Several months ago John Kaup asked if I would do a geocaching workshop for Paris Mountain State Park’s Fourth Saturday program. The appointed Saturday came around, so I headed up to the park with all of my GPSs, laptops, etc, in tow for the workshop.
I planned to do a repeat of the workshop I’d done for the park back in 2009. We had secured eight Garmin eTrex GPSs for the participants to use, and I had set up ten dummy geocaches within sight of the building where we were holding the workshop. The plan was to go over the basics and show them the website, then send the participants out to find the dummy caches. I had the coordinates for the caches in my netbook, and had several different types of cables for different models of GPSs, in case someone had brought their own and wanted to participate.
Last time I did this I only had two participants. This time I did more advertising. I posted on the Upstate Geocacher’s Facebook page, and I also got it added as an event cache on geocaching.com. That way, anyone who attended to add the workshop itself as one of their finds. Ranger Cathy Taylor also posted announcements in the Greenville News.
It worked. We had nearly 20 participants. Also attending were experienced geocachers Patrick Peden and his wife, who have over 6000 finds (compared to my measly 135).
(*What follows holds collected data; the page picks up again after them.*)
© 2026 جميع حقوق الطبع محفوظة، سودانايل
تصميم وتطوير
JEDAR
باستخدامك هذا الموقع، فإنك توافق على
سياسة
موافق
Patrick took the photos here, since for just about the first time ever I got so wrapped up in the program that I forgot to take ANY photographs. What I really like were that there were families with lots of kids there. It was almost like teaching fourth grade again.
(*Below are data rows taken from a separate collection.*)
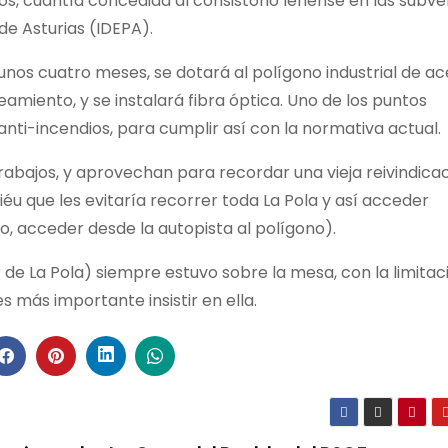
os, cuantía concedida al consistorio lenense en las subv
de Asturias (IDEPA).
unos cuatro meses, se dotará al polígono industrial de ac
eamiento, y se instalará fibra óptica. Uno de los puntos
anti-incendios, para cumplir así con la normativa actual.
abajos, y aprovechan para recordar una vieja reivindicaci
éu que les evitaría recorrer toda La Pola y así acceder
io, acceder desde la autopista al polígono).
r de La Pola) siempre estuvo sobre la mesa, con la limitac
 más importante insistir en ella.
The first part went very smoothly. I covered the basics, then sent everyone outside to find the dummy caches. Unfortunately, the satellites didn’t want to cooperate. It took a long time for the units to get a decent satellite lock, which led to some frustrations among the participants. Still, I think everyone had a good time, and it was great being out in the park on a chilly but beautiful Saturday.
That was the first part of our Saturday. For the second half of the day Laura wanted to ride up to Furman to watch one of her research students participate in a Rugby match. Furman was holding a tournament for the Southern Conference, so there were teams from all over participating. We got to Furman in time to watch the end of the App State, Citadel game, then to watch Furman play their fourth and last game of the day against Western Carolina.
I have to confess. I’ve only watched one other rugby match that I can remember, and know nothing about the sport except that there is something called a “scrum” where everyone huddles together and scrambles for the ball. Even with my lack of knowledge of the sport I found it fascinating. I was able to divine some of the strategies and game play, but didn’t know what constituted a penalty, or even the scoring. It was an interesting mental exercise – can you figure out the rules of a game just by watching it in play?
Laura’s student, Ben, was number 3, and seemed to have a very active role. In the end, Furman beat Western, but I had no clue by how much or what the actual score was.
As I was watching the game, a weird fusion took place. I wondered how it would be to combine the sports of geocaching for rugby. You could have a scrum over a single GPS unit, then fight to see who gets to the cache first. Might be fun. Most likely it would be dangerous. Certainly, it would have photographic potential.